Arbeitsaufträge -
(a) Nenne alle Reiche, zu denen die Länder des sogenannten Osteuropa laut dem Interview über Osteuropa früher gehörten.
(b) Warum ist es laut Applebaum im Interview über Osteuropa unzutreffend, heute von Osteuropa als einheitlicher Region zu sprechen? Antworte in höchstens drei Sätzen.
(c) Führe das Interview über Osteuropa nach der letzten Frage weiter.

Textauszug -
┌──

Anne Applebaum: Der Begriff war eine korrekte und adäquate Beschreibung der Region für den Zeitraum, den ich in meiner Arbeit abdecke. Aber heute? Ich war bei meinen Besuchen in Österreich überrascht, dass nach wie vor von Osteuropa gesprochen wird, als ob es sich dabei um eine einheitliche Region handle. Erstaunlich, wie wenig da differenziert wird – und nicht nur in Wien. Hätte Stalin nicht das Gefühl gehabt, dass er sein Imperium zu weit ausdehnt, wäre auch Österreich Osteuropa geworden.

profil: Geografisch liegt Wien ohnehin östlich von Prag, Ljubljana und Zagreb.
Applebaum: Nicht erst nach dem Fall des Eisernen Vorhangs, vor allem auch lange vor der Machtergreifung der Kommunisten, war das sogenannte Osteuropa ex-trem vielfältig: Die Länder waren Teile verschiedener Reiche, einige gehörten zum Osmanischen Reich, andere zu Österreich-Ungarn, zum Polnisch-Litauischen Reich, zu Preußen und wieder andere zum russischen Imperium. Und nach 1989 haben sie sich erneut auseinanderentwickelt: Da gibt es keine Gemeinsamkeit wie in den Jahrzehnten des Kommunismus.

profil: Sie haben die Periode nach dem Zweiten Weltkrieg studiert, um zu verstehen, wie in dieser Region totalitäre Systeme etabliert wurden und wie es möglich war, aus diesen so verschiedenen Ländern einen Block kommunistischer Staaten zu bilden. Aber hat diese gemeinsame Vergangenheit nicht doch so etwas wie eine osteuropäische Identität geschaffen, die in gewisser Weise überlebt?

└──

Daten -
┌──

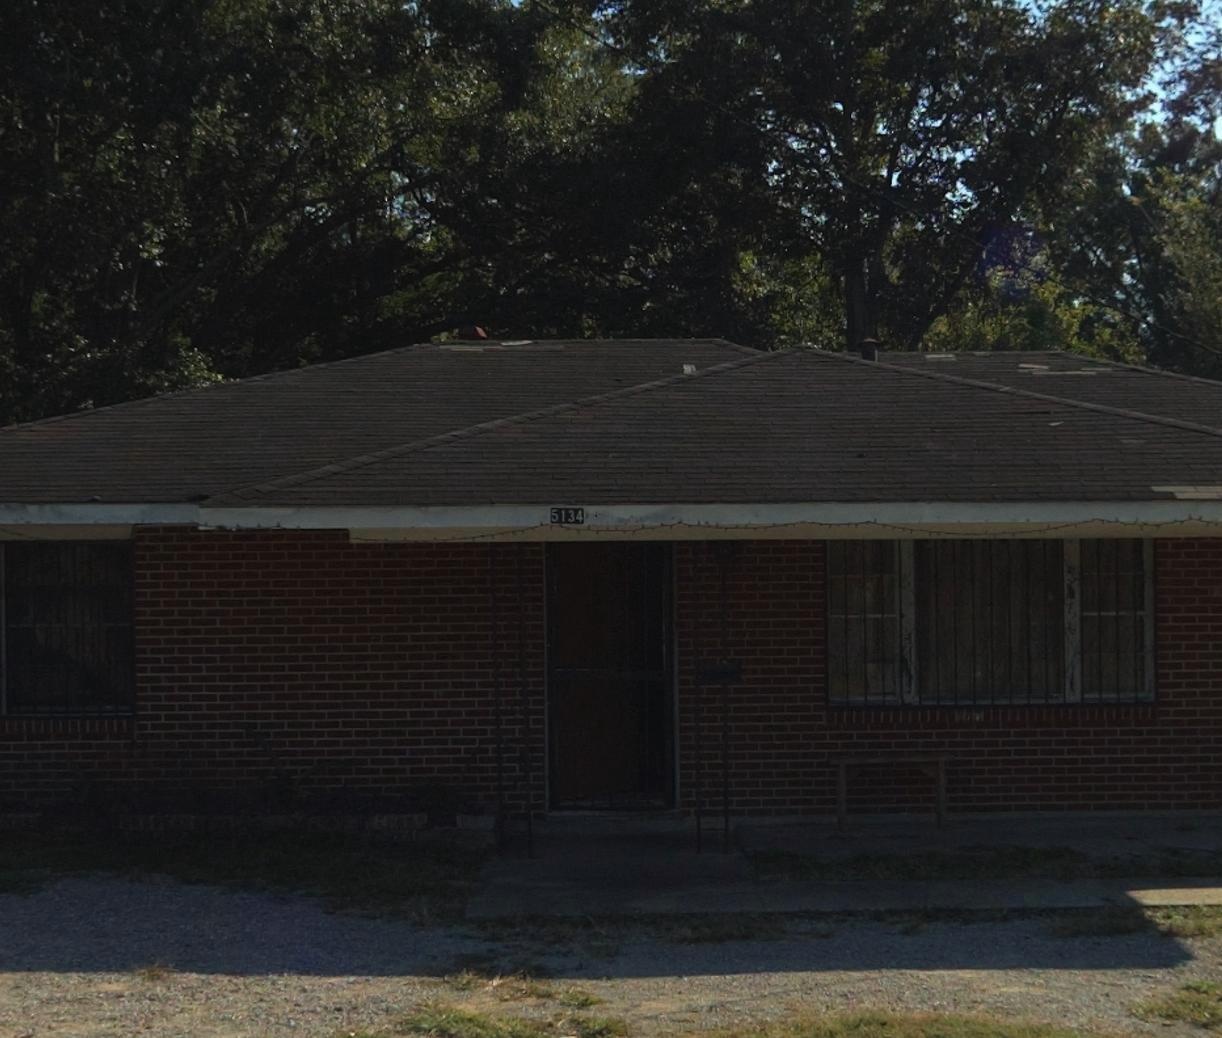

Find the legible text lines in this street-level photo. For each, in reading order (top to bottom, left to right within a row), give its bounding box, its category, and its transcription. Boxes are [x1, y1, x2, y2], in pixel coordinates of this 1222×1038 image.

└──

Die Lösungen -
(a) Osmanisches Reich, Österreich-Ungarn, Polnisch-Litauisches Reich, Preußen, russisches Imperium

(b) Schon lange vor der Machtergreifung der Kommunisten war die Region extrem vielfältig, weil die Länder zu verschiedenen Reichen gehörten. Nach 1989 haben sie sich erneut auseinanderentwickelt, sodass es keine Gemeinsamkeit mehr gibt wie in den Jahrzehnten des Kommunismus.

(c)
Applebaum: Nicht im Geringsten.

profil: Hat der sogenannte Homo Sovieticus überhaupt keine Spuren hinterlassen in den Mentalitäten der Völker des einstigen Warschauer Pakts?
Applebaum: Nein. Schauen Sie doch nach Polen. Polen hat, was Arbeitsethos, politische Kultur und ökonomische Performance betrifft, weit mehr mit Deutschland gemeinsam als mit Rumänien oder Albanien. Die Deutschen wiederum sind den Polen um vieles näher als den Griechen oder Portugiesen. Vor allem aber: Menschen, die heute 35 Jahre alt sind – eine Generation, die jetzt wichtige Posten besetzt –, erinnern sich nicht mehr an die Sowjetzeit. Sie waren zehn Jahre alt, als die Mauer fiel. Es fällt uns Älteren schwer, das zu glauben: Aber der Kommunismus ist schon Geschichte geworden.

profil: Wie stellten es die Sowjets an, nach dem Zweiten Weltkrieg in so kurzer Zeit einen so vielfältigen Teil Europas kommunistisch zu homogenisieren?
Applebaum: Zunächst hatte Moskau bereits Erfahrungen. 1939 hatten die Sowjets in den baltischen Staaten und in Ostpolen ihr System etabliert. Sie gingen nach 1945 nicht mit generalisierter Gewalt vor, sie wendeten diese selektiv an. Der NKWD (sow-jetischer Geheimdienst, Anm.) brachte Listen mit Personen mit, die es auszuschalten galt. Die Sowjets, die militärisch in diese Länder vorgestoßen waren, zielten auf die Eliten, auf Unternehmer, Priester, Politiker. Damit begannen sie sofort. Sie warteten nicht auf den Beginn des Kalten Kriegs. Sie übernahmen sehr schnell die Massenmedien. Und schließlich machten sie sich daran, all das in den Griff zu bekommen, was heute „Zivilgesellschaft“ genannt wird: Clubs, Vereine, Frauen-Gruppen, kirchliche Organisationen und natürlich Parteien. Von der ­ersten Minute an begannen sie, diese zu übernehmen, zu unterwandern oder gleichzuschalten.

profil: Warum aber ließen sich das die Menschen dort gefallen? Warum war anfangs der Widerstand gegen diese Übernahme durch die Kommunisten so schwach?
Applebaum: Vergessen Sie nicht, wie sehr diese Länder 1945 zerstört waren. Die Leute waren zu erschöpft, sie wollten einfach Ruhe und Frieden.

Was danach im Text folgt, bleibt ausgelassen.